EXERCISE INPUT ::
══════

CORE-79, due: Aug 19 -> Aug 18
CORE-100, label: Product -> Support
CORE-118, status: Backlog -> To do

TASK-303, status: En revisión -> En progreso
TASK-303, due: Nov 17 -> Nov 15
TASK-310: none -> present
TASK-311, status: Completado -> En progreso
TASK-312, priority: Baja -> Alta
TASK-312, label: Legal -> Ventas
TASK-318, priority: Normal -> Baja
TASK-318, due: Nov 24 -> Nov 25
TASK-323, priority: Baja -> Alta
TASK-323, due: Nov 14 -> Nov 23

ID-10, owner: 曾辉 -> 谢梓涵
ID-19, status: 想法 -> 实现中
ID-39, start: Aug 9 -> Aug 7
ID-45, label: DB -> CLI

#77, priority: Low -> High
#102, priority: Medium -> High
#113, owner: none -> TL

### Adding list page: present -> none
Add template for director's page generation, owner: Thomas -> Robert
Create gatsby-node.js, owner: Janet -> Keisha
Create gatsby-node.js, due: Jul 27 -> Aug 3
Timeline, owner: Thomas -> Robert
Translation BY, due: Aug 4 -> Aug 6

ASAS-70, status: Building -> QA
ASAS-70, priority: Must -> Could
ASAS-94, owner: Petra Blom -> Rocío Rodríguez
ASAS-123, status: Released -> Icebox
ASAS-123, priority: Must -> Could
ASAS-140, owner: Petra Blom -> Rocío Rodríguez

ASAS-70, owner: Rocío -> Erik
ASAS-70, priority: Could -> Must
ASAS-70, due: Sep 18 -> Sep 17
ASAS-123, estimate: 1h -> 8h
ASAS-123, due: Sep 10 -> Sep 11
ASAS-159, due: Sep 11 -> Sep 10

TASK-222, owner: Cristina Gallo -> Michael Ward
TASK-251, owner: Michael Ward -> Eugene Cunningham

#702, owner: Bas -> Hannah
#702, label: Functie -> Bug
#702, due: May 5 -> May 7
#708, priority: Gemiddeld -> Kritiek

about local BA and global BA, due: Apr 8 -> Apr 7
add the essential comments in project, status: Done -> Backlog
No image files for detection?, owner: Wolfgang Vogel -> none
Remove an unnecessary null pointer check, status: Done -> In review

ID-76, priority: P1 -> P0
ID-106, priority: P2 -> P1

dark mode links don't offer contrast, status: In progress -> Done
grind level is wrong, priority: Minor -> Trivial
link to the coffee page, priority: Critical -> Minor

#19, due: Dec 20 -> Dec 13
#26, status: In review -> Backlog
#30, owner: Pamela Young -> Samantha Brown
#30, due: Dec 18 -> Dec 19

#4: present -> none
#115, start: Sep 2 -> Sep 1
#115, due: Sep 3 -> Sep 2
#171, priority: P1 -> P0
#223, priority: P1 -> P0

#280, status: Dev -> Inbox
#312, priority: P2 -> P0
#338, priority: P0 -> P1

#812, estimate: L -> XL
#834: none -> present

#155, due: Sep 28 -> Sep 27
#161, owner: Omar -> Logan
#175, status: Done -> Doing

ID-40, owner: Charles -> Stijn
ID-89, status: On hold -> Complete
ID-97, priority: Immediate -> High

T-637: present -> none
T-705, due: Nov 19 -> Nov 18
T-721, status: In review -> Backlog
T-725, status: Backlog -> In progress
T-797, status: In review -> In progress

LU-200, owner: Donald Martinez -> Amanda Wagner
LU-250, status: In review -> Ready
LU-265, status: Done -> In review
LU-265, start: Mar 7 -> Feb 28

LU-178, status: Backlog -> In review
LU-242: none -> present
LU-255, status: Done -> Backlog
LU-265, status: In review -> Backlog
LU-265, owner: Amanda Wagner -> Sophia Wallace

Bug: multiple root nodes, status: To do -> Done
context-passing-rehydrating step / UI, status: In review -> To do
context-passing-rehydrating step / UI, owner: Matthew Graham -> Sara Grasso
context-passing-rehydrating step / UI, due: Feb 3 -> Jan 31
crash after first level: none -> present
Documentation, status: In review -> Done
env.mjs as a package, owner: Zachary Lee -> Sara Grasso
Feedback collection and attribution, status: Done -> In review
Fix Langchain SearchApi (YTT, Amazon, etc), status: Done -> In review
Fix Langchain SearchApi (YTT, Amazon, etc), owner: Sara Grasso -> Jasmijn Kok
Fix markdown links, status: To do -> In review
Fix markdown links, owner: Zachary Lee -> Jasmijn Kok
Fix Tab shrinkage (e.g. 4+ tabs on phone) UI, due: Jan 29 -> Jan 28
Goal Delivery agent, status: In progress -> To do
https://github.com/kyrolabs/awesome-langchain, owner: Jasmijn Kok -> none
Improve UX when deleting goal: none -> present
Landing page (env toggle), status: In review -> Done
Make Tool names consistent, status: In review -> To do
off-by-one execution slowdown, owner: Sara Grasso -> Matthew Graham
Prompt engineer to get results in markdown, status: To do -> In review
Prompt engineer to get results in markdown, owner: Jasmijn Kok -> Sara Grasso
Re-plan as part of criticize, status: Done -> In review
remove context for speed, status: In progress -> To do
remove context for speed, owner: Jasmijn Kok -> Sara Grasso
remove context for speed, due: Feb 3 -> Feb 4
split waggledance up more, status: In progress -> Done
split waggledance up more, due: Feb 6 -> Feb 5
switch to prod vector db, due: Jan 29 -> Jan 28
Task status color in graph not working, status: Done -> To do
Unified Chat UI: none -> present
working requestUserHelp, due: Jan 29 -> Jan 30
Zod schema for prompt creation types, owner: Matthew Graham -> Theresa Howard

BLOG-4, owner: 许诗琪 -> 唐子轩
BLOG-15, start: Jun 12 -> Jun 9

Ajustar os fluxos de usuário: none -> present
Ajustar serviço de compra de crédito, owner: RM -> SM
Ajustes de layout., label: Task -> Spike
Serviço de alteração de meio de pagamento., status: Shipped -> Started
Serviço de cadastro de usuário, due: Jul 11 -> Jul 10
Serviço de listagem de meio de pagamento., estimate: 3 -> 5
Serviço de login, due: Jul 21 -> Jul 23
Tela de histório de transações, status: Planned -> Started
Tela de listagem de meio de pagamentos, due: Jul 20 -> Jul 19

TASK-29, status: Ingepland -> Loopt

══════

PROBLEM TO WORK ON :: Begin with the first line of the listing and copy exactly through the line that contains "TASK-251, owner: Michael", please, keeping both ends and leaving out everything after.

COMPLETED TASK ::
CORE-79, due: Aug 19 -> Aug 18
CORE-100, label: Product -> Support
CORE-118, status: Backlog -> To do

TASK-303, status: En revisión -> En progreso
TASK-303, due: Nov 17 -> Nov 15
TASK-310: none -> present
TASK-311, status: Completado -> En progreso
TASK-312, priority: Baja -> Alta
TASK-312, label: Legal -> Ventas
TASK-318, priority: Normal -> Baja
TASK-318, due: Nov 24 -> Nov 25
TASK-323, priority: Baja -> Alta
TASK-323, due: Nov 14 -> Nov 23

ID-10, owner: 曾辉 -> 谢梓涵
ID-19, status: 想法 -> 实现中
ID-39, start: Aug 9 -> Aug 7
ID-45, label: DB -> CLI

#77, priority: Low -> High
#102, priority: Medium -> High
#113, owner: none -> TL

### Adding list page: present -> none
Add template for director's page generation, owner: Thomas -> Robert
Create gatsby-node.js, owner: Janet -> Keisha
Create gatsby-node.js, due: Jul 27 -> Aug 3
Timeline, owner: Thomas -> Robert
Translation BY, due: Aug 4 -> Aug 6

ASAS-70, status: Building -> QA
ASAS-70, priority: Must -> Could
ASAS-94, owner: Petra Blom -> Rocío Rodríguez
ASAS-123, status: Released -> Icebox
ASAS-123, priority: Must -> Could
ASAS-140, owner: Petra Blom -> Rocío Rodríguez

ASAS-70, owner: Rocío -> Erik
ASAS-70, priority: Could -> Must
ASAS-70, due: Sep 18 -> Sep 17
ASAS-123, estimate: 1h -> 8h
ASAS-123, due: Sep 10 -> Sep 11
ASAS-159, due: Sep 11 -> Sep 10

TASK-222, owner: Cristina Gallo -> Michael Ward
TASK-251, owner: Michael Ward -> Eugene Cunningham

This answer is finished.